* BRIEF: Locate the string "default" throughout the material and copy every line in which it occurs.

* PROVIDED ENTRIES:
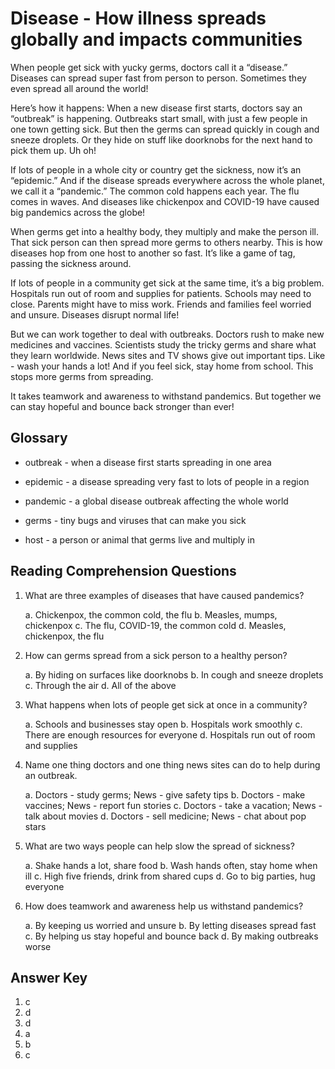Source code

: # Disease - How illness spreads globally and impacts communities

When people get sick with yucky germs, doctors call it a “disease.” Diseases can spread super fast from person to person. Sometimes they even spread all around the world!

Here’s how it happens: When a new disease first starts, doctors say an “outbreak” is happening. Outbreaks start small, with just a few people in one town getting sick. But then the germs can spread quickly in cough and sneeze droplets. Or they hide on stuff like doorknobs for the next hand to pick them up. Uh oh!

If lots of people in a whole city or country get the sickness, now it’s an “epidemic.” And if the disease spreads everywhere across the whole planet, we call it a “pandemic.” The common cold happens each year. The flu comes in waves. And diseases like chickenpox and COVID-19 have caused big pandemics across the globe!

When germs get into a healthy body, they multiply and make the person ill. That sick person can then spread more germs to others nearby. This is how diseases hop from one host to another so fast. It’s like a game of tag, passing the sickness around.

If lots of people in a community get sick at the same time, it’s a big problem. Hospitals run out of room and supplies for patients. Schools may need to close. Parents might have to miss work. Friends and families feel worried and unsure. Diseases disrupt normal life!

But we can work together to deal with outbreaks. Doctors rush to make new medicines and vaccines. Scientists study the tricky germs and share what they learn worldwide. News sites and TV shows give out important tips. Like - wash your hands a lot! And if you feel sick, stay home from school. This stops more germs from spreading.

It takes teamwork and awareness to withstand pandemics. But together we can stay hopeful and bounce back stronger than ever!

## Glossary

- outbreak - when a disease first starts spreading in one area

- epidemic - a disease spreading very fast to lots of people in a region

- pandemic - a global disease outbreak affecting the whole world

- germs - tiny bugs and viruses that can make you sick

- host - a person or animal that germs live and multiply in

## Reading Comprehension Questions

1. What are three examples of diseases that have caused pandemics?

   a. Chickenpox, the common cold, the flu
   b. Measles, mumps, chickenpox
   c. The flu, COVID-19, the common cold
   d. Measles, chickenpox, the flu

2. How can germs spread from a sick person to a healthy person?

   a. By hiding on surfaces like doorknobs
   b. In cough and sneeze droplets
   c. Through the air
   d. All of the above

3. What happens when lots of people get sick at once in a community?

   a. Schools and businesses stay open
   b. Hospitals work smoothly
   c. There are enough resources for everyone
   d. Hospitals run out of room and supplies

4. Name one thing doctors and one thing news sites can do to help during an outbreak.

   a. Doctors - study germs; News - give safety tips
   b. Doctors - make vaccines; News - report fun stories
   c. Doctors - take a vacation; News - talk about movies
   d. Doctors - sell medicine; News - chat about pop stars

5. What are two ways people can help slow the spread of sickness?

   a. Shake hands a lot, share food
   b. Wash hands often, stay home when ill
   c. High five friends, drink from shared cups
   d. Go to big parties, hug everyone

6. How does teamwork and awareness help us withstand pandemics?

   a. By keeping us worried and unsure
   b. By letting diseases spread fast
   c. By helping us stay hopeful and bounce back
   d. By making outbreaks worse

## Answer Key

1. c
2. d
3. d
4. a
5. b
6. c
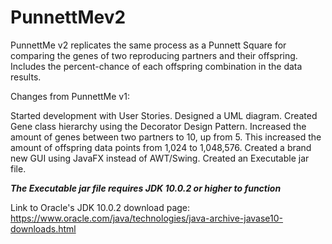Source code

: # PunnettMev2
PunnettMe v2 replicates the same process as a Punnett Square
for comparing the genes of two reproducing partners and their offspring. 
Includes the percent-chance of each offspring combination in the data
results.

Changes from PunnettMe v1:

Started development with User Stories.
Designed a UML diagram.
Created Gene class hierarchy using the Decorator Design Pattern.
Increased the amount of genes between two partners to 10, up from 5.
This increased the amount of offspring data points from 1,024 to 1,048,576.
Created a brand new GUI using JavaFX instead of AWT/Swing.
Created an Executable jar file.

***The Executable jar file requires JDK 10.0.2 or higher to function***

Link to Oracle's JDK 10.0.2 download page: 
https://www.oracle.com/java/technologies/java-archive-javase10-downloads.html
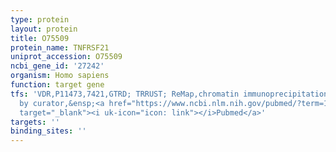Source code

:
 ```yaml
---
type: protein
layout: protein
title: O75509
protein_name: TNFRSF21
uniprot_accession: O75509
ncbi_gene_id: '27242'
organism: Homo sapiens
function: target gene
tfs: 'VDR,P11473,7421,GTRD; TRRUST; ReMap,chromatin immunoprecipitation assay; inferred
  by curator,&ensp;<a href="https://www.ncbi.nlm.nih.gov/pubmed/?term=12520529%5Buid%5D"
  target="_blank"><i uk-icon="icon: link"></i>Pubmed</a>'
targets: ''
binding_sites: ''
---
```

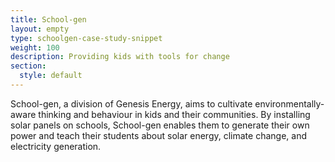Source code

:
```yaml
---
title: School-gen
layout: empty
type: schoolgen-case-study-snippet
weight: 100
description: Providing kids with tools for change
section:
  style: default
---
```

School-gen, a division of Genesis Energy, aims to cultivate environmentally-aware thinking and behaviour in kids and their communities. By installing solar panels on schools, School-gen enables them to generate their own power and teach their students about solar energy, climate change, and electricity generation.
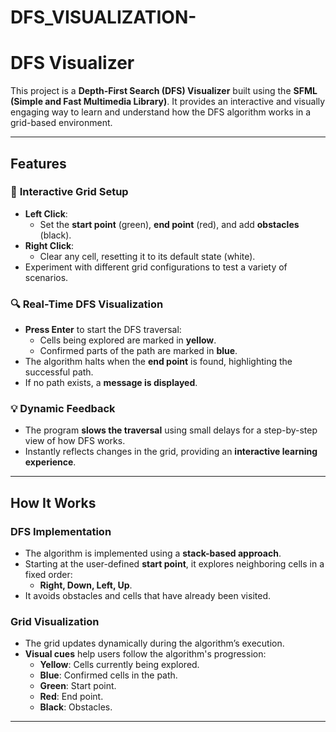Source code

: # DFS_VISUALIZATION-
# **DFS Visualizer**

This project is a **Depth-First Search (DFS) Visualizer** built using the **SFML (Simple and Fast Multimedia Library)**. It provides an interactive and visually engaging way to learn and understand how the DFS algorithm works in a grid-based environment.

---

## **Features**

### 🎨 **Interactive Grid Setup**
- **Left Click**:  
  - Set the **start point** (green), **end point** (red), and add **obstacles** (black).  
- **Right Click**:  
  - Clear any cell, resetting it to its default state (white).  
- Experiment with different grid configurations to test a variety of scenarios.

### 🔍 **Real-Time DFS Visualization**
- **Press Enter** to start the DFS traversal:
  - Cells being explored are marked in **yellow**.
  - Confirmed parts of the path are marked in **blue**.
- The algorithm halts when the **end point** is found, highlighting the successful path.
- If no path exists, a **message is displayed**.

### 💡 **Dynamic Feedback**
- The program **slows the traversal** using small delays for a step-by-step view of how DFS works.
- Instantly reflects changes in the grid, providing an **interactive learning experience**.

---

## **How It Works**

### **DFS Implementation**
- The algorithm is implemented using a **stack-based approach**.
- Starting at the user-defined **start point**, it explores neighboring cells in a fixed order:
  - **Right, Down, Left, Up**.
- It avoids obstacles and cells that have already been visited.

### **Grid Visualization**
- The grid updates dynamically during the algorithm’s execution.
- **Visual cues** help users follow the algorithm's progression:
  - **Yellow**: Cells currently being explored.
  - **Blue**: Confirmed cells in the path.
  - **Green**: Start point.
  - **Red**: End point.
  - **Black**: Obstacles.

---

* ANSWER BELOW:
  style: default
  - Clear any cell, resetting it to its default state (white).  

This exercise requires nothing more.